9. Who Should be Seen

Wherever possible, the child/young person must be seen in private and be seen alone (unless the child/young person is not of sufficient age and maturity or refuses or the social worker considers it inappropriate to do so). If this is not possible, a further visit must be made within the set timescales in order that the child/young person can be seen / seen alone and observed with the parent/staff/carer, and with siblings. If the child/young person is not seen on two sequential visits the professional must make their manager aware and a discussion and an analysis shall take place of the circumstances, to agree appropriate action.

On some occasions, the professional should also arrange to visit at times when all members of a household can be seen; or for children's homes, a significant number of adults and children.


10. Purpose

The purpose of the visit is to ensure the child/young person's welfare is promoted and in particular;

  1. To give the child/young person a good opportunity to express his or her wishes, feelings and views and to actively participate in the meeting;
  2. To advise, assist and befriend the child/young person s appropriate;
  3. To get to know the child/young person and to understand their experiences;
  4. To support and safeguard the child/young person;
  5. To observe the child/young person with the carer/parent(s);
  6. To monitor the standard of care offered by the placement/carer(s);
  7. To monitor how the contact arrangements are working;
  8. To provide support to the placement;
  9. To identify any areas where additional support is required;
  10. To evaluate whether the placement is helping to achieve the objectives of the child's Care Plan/Adoption Plan or Plan;
  11. Review of the Child's Plan for a Looked After Child/Adoption Plan can be undertaken during social workers visits;
  12. Identify what their future needs might be, and plan what work needs to be undertaken to meet their needs.


11. Recording

Visits should be recorded onto the child/young person's record/file within two working days of the date of the visit.

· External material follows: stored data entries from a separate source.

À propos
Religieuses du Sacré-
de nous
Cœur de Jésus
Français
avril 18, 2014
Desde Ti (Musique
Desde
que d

For Looked After Children the visit should be titled LAC visit or LAC statutory visit. The child and foster carers records should be kept separately.

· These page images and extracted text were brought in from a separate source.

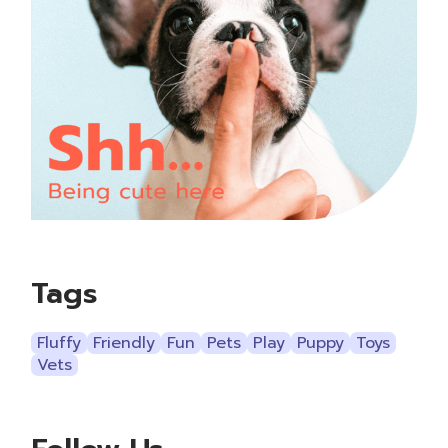
Tags
Fluffy
Friendly
Fun
Pets
Play
Puppy
Toys
Vets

The record of all visits should include:

  1. Purpose of the visit;
  2. Whether the child/young person was seen and if not why not;
  3. The child/young person's views, wishes and feelings;
  4. The parent/carers views;
  5. Whether the child/young person was seen alone if not the reason for this;
  6. Any matters of concern or difficulties;
  7. Decisions/action points/roles/responsibilities/timescales;
  8. Observations of the child's welfare and the success of the placement;
  9. If a visit did not take place the reasons why must be recorded;
  10. If a young person has not been seen what safeguards are in place to ensure they are still engaged and what information has been gained from other agencies.